From the passage on Daniele Luchetti below, reproduce word for word the stretch that begins at the words "Daniele Luchetti (;" and stops after "Cannes Film Festival.".

- [Passage shown]:
* Begin *
Daniele Luchetti (; born 25 July 1960) is an Italian film director, screenwriter and actor.

Life and career
Luchetti was born in Rome. He debuted as assistant director for Nanni Moretti in Bianca (1983) and The Mass Is Ended (1985). Luchetti's first film as director was It's Happening Tomorrow of 1988, which won a David di Donatello as best debuting film and received a mention in the 1988 Cannes Film Festival.

His subsequent work was the successful The Yes Man (1991), featuring Silvio Orlando as the ghost-writer of a ruthless politician, played by Nanni Moretti. It was seen as a forecast of the Mani Pulite corruption scandal that struck Italy the following year. The film won four David di Donatello awards.

Luchetti's theatre spectacle Sottobanco, inspired to Domenico Starnone's works, was later turned into a feature film entitled La scuola ("The School", 1995).
* End *
- [Data records]:
* Begin *
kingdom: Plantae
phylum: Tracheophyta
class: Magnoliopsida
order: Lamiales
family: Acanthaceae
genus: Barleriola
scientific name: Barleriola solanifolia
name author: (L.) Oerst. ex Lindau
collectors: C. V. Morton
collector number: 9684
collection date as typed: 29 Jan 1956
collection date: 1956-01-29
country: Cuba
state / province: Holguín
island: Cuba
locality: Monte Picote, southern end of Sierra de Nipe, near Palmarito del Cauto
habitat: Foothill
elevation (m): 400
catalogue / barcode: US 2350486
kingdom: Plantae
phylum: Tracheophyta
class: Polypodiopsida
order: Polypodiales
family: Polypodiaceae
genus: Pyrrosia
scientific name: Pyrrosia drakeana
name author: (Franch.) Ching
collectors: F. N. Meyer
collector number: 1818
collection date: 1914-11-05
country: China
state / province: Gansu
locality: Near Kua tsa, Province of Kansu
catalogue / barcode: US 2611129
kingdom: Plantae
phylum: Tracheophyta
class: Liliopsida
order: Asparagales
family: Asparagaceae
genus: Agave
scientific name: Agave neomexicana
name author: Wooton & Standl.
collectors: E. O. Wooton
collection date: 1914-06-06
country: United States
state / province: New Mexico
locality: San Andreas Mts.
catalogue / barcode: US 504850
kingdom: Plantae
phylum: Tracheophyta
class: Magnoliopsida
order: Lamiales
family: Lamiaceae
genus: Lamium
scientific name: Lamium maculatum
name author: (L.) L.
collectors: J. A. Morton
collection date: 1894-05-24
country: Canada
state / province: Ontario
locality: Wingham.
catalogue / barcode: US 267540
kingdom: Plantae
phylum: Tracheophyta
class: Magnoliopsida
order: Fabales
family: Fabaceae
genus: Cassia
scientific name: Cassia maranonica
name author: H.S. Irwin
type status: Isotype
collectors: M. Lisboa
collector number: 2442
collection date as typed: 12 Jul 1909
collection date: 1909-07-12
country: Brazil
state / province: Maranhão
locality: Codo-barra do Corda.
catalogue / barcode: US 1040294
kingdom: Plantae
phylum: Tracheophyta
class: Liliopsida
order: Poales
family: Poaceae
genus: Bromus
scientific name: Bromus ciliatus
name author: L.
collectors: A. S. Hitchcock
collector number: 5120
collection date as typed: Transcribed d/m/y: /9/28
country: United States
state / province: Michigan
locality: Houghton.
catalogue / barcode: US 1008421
* End *
- [Solution to the exercise]:
Daniele Luchetti (; born 25 July 1960) is an Italian film director, screenwriter and actor.

Life and career
Luchetti was born in Rome. He debuted as assistant director for Nanni Moretti in Bianca (1983) and The Mass Is Ended (1985). Luchetti's first film as director was It's Happening Tomorrow of 1988, which won a David di Donatello as best debuting film and received a mention in the 1988 Cannes Film Festival.